The internet's two largest search engines are begging to get hacked.

On Wednesday, Google opened a set of programming interfaces for its popular Google Maps service, in the hope hackers will overlay the maps with data from outside sources -- such as wireless cafes.

Just one day later, Yahoo announced its own set of programming tools for its map service, Yahoo Maps.

Both companies are hoping the new mapping APIs, or application programming interfaces, will excite developers, help the companies find new employees and, perhaps most importantly, result in free product prototyping.

But the search giants were also reacting in no small part to web hackers who had already started to reverse-engineer the two mapping services in ways neither had expected.

"We are doing this because they were already doing it," said Google Maps product manager Bret Taylor, half jokingly, at Where 2.0, a new O'Reilly Media conference focusing on innovations in mapping and location-based services.

Outlining Google's new offerings, Taylor stressed that Google is a company of engineers that wants to foster a network of developers and provide a formal way to work with outside programmers.

"Frankly we like new and innovative solutions," Taylor said. "We expect new and creative ideas to come out of this that we haven't thought of yet."

Before Google opened the Maps API, several "mashups" had been created, including Paul Rademacher's housing map, which layers craigslist housing ads onto Google maps, and an anti-gridlock site that marries Yahoo traffic data with Google maps. There's also Adrian Holovaty's ingenious Chicago crime map, which lets users create custom views of crimes from auto theft to bribery on maps as tiny as individual police beats.

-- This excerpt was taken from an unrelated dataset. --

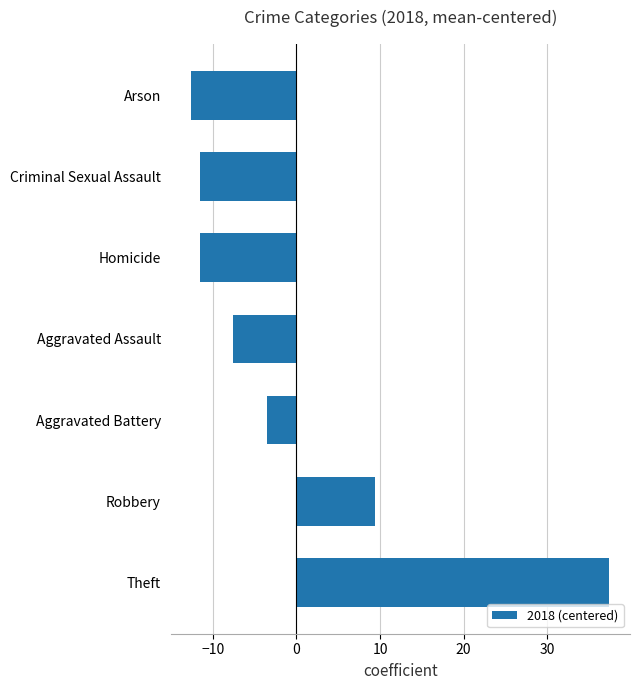

What is the smallest value displayed?

-12.6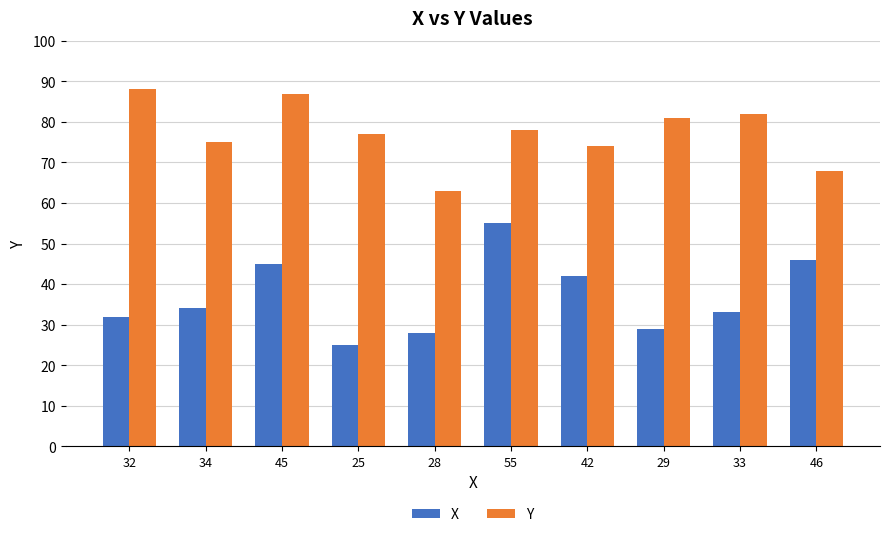

At how many categories does at least one series exceed 35?

10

Other hacks include a small-town walking tour with annotations, a map with clickable London traffic cameras and a map for finding cheap gasoline that's no longer online.

Rademacher's Google-craigslist hack earned him a star role at Where 2.0. Tim O'Reilly, the web-trend predictor at the helm of the O'Reilly publishing company, sees the future of the internet in these innovative, unpaid hacks.

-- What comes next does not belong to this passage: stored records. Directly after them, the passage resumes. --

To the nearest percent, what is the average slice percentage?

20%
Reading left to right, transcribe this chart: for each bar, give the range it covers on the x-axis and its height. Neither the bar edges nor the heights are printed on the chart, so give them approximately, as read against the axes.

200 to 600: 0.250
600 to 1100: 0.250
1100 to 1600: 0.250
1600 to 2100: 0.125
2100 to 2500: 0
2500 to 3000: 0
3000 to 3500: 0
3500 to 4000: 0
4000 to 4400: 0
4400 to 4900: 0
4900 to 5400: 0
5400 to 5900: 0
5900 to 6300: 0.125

"Google Maps with craigslist is the first Web 2.0 application," O'Reilly said, referring to his belief that the future of the internet will be created from interlocking connections of open data services that will be constantly improved and tweaked.

The API announcements illustrate that both companies are serious about devoting resources to outside projects that the companies have little control over.

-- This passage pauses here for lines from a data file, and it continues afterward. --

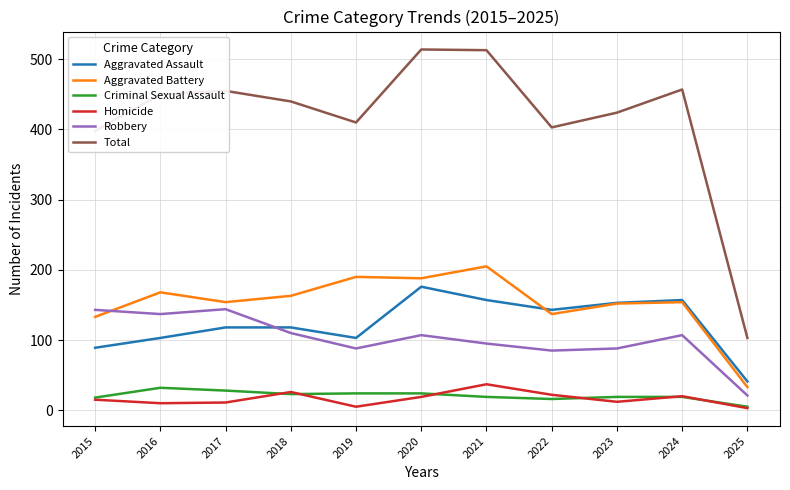

True or false: Aggravated Assault has a value of 86 at 2021.

False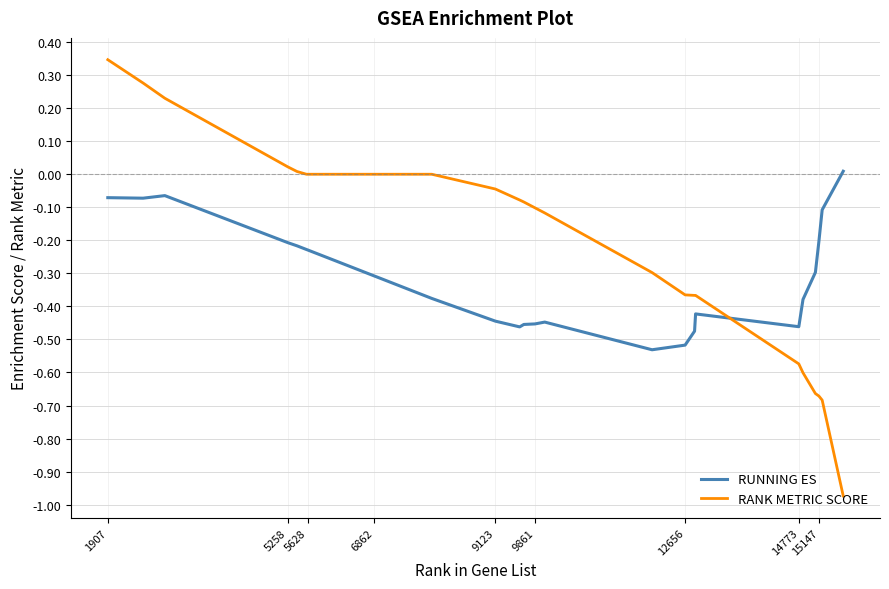

Which series has the largest total across all categories?

RANK METRIC SCORE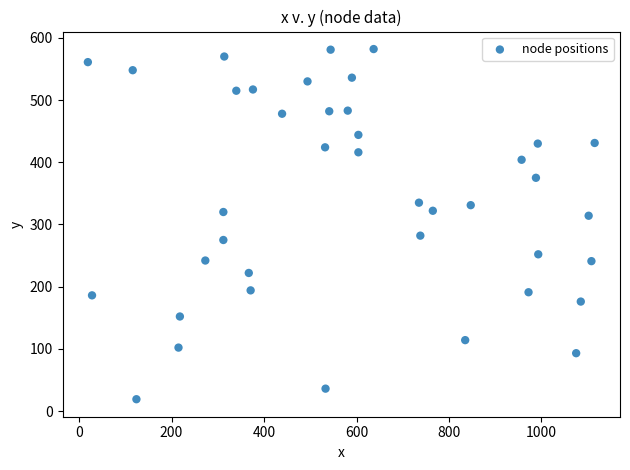

What is the range of X values (max minus min)?

1096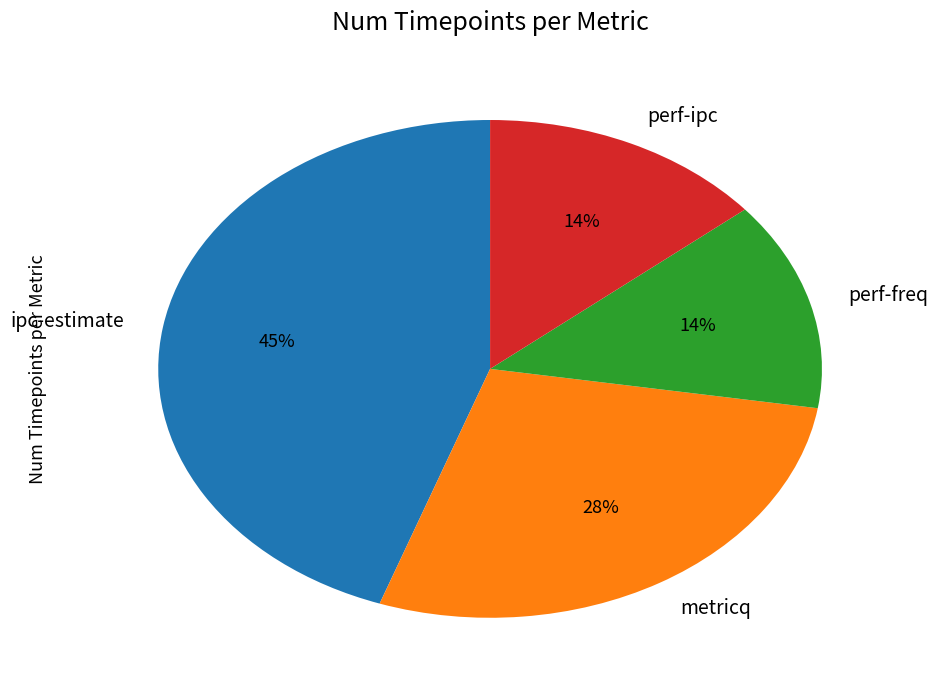

Is perf-freq the majority of the pie?

No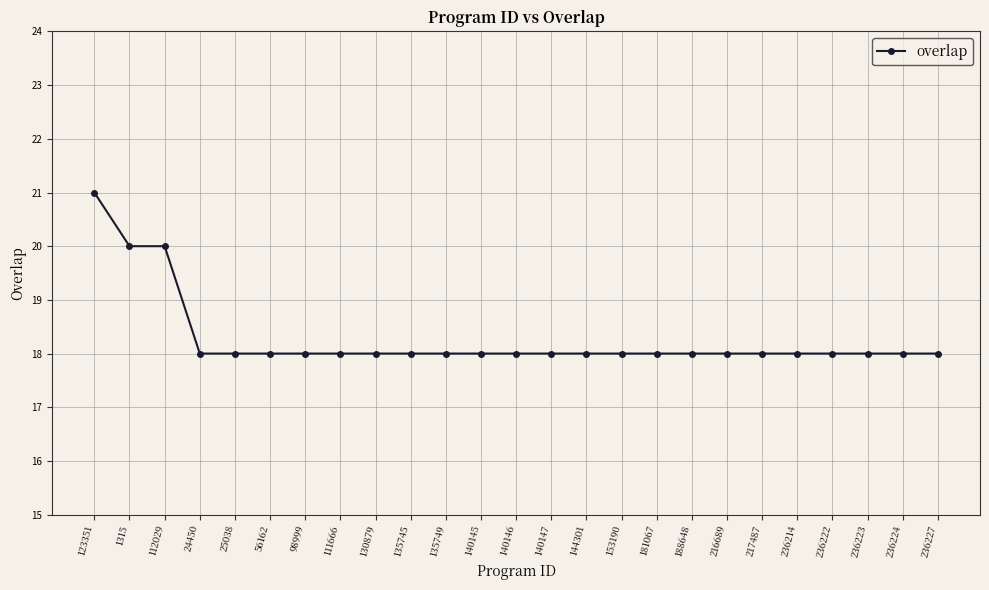

What is the difference between the second highest and second lowest values?

2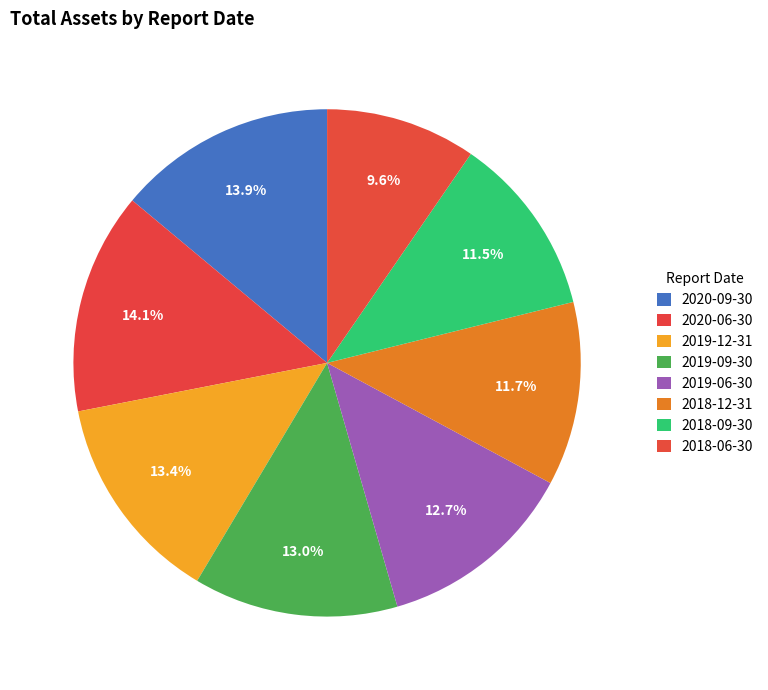

To the nearest percent, what is the combined percentage of 2018-06-30 and 2019-09-30?

23%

The APIs, which specify the rules for what kinds of data can be passed to the mapping server and how the maps can be used, require user documentation, updates and support forums.

Not surprisingly, the two companies have different rules.

Yahoo is a bit more flexible in the kinds of data that can be passed and uses several open data standards, including RSS. The company also hosts the resultant map on its own servers, which could save hackers from having to pay for expensive bandwidth if their application becomes popular. It also allows Yahoo to serve advertising, if it chooses. However, the hosting offer is not negotiable, even for geeks with deep pockets who want the map featured on their own website.

Google, on the other hand, expects developers to host their own hacks by running Google's innovative JavaScript to power the map's smooth rendering, but reserves the right to place ads next to the mashup map in the future.

Yahoo sees the legitimized hacking as another extension of its effort to turn its customers into participants. Its local service, Yahoo Local, for example, attempts to merge blogging, restaurant reviews, social software and portable electronic devices.

Hackers, who had to constantly keep an eye on Google Maps for code changes to keep their jury-rigged applications running, welcomed the news. But they also had detailed questions about data specifications and gripes about the licenses.

"With this level of excitement around (Google Maps), it really makes sense for them to really foster development, instead of having people worry about their sites being taken down," Rademacher said.

They also started to build some Yahoo mapping hacks in less than 24 hours.

One such hacker married Yahoo's San Francisco Bay Area traffic data with live feeds from government traffic cameras to a map of the Bay Area. Another created a map-based tribute to the wine-tasting buddy film Sideways.